Right away my biggest challenge is that it does not accurately list all of the client devices that it has given a DHCP lease to.
Has anyone else run into this issue?
I have some IP based security cameras that I have only been able to locate before by looking at my ISP’s dhcp lease list and find the IP.
So right now I have cameras on my network and I have to brute force lookup the IP of them to figure out where they are.
A more minor annoyance is that the network topology map is wrong and that ubiquity switches are not being mapped.
The best solution would be to remove the ISP’s router from the equation. What ISP do you have? Where do you live? In places like Italy it’s trivial to change the router, not so much in France/others
It sounds like your ubiquity and your ISP router are on the same LAN segment, which is not a good config.

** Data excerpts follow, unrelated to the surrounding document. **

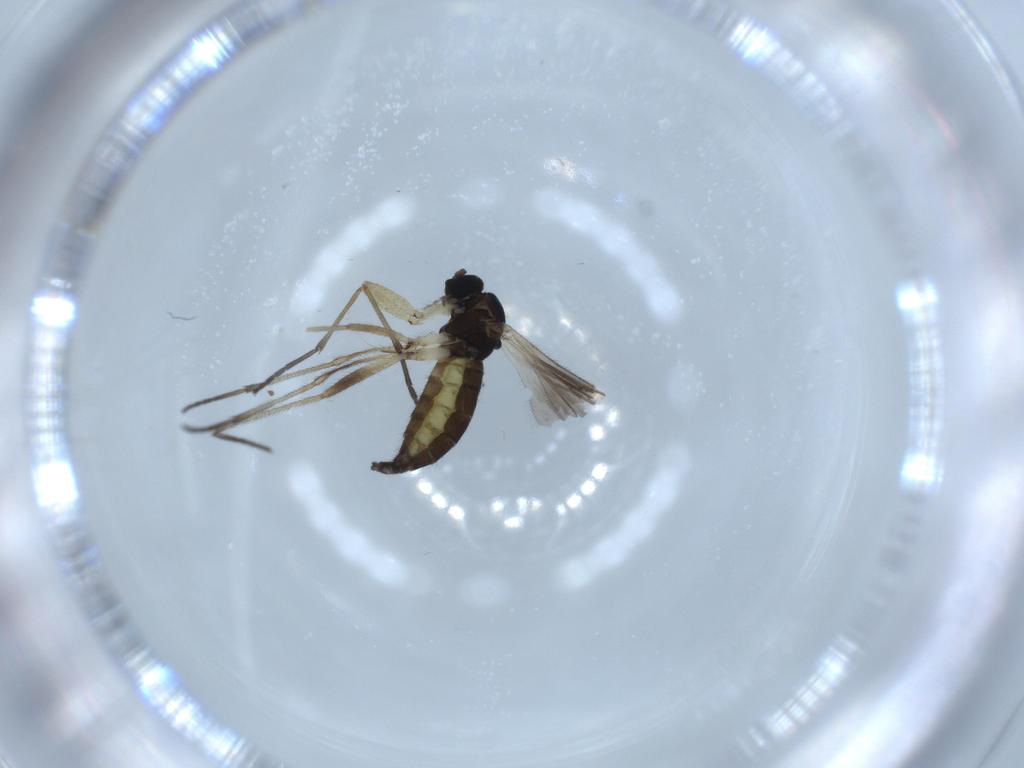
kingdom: Animalia
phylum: Arthropoda
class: Insecta
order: Diptera
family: Sciaridae
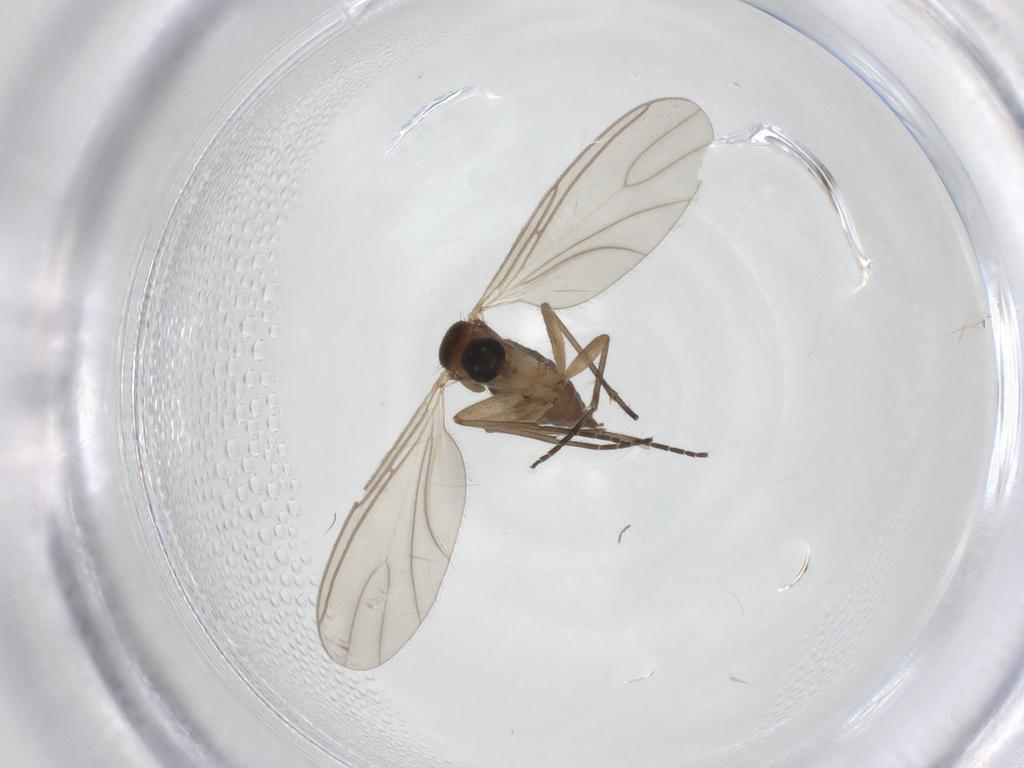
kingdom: Animalia
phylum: Arthropoda
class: Insecta
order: Diptera
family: Sciaridae
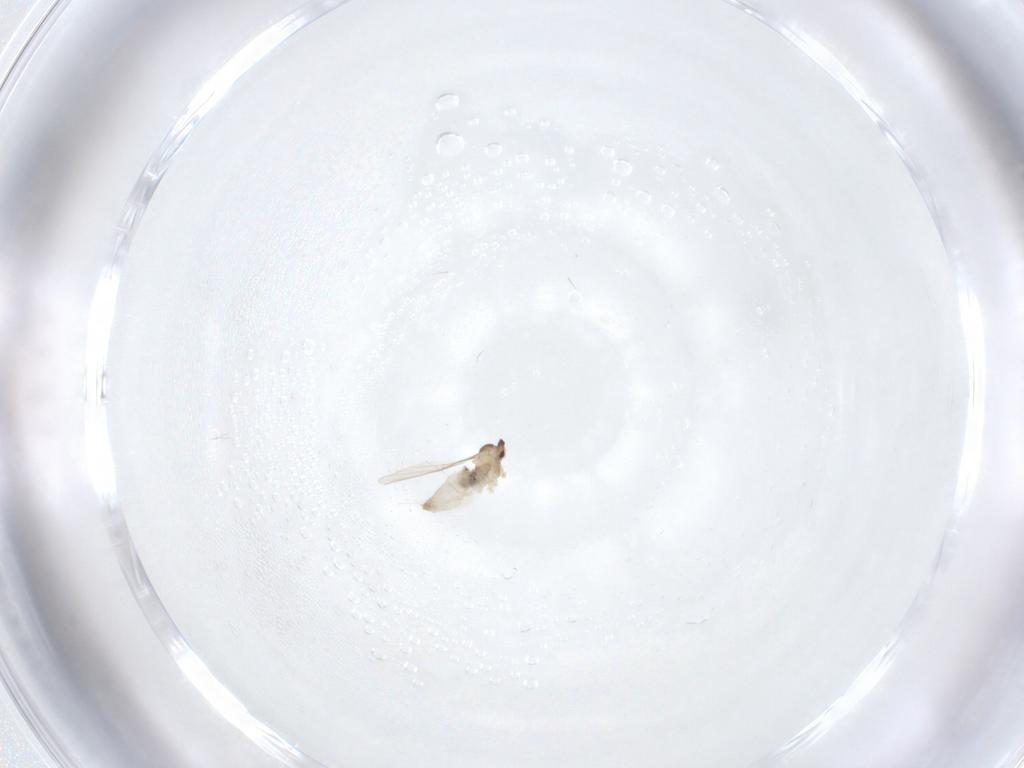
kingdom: Animalia
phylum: Arthropoda
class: Insecta
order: Diptera
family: Cecidomyiidae
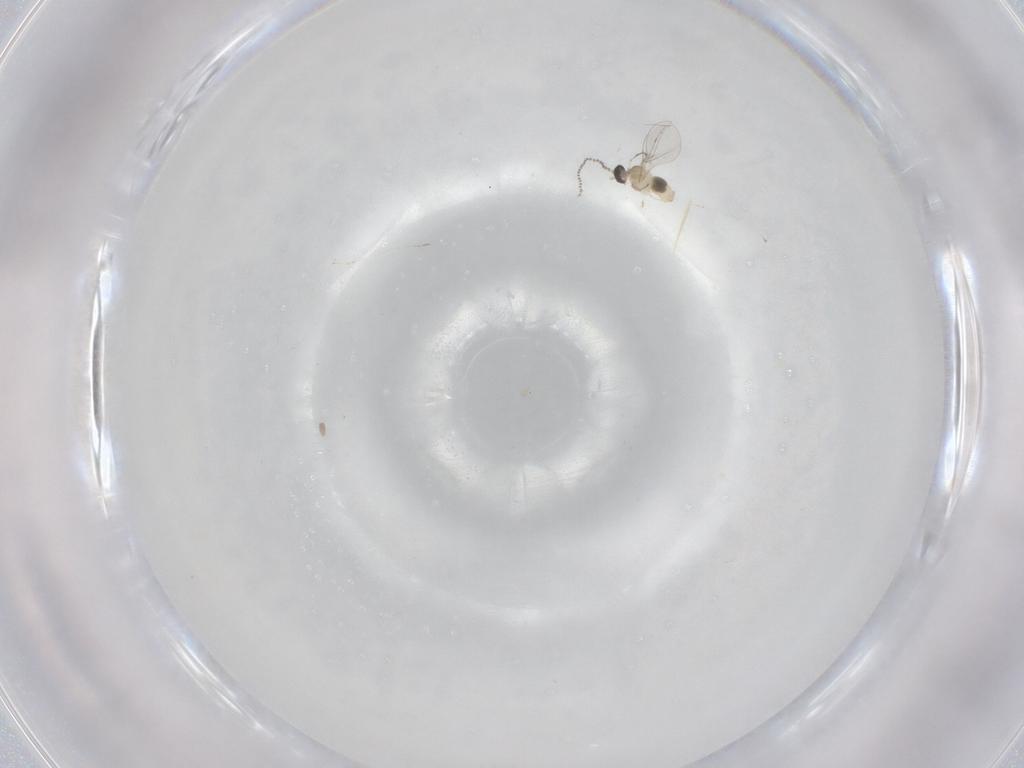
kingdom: Animalia
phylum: Arthropoda
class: Insecta
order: Diptera
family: Cecidomyiidae
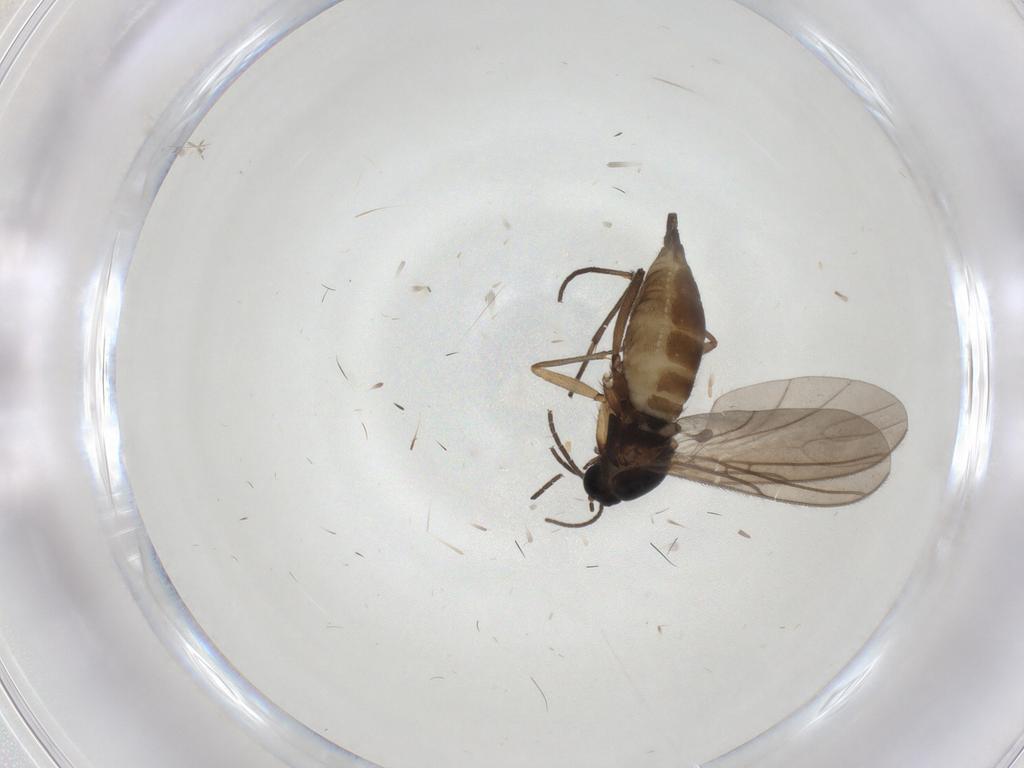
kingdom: Animalia
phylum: Arthropoda
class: Insecta
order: Diptera
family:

You should never have multiple DHCP servers configured unless you’re intentionally split braining your vlan (only ever done that for HA purposes and using half of the pool on each). Im pretty sure you need to have your ISP connected to your cloud gateway, and all of your gear connected to the ubiquity. Your ISP router should only see your ubiquity, and that’s likely a good part of the reason you can’t see all the DHCP leases on your ubiquity gear.
Were I in your position, I’d probably disconnect everything and slowly reconnect stuff one piece at a time until you trip over what’s causing your issue. I doubt this is the case, but you could also have another DHCP server running on something you forgot about causing issues. Seen that many times before when doing small business network overhauls.
Maybe I’m misinterpreting, but if your gateway from your ISP is also routing and handing out IPs, this is known as a double NAT and can cause all sorts of weird issues. If you’re going from your ISPs gateway to your own router, their device should be bridged so it acts like a static modem.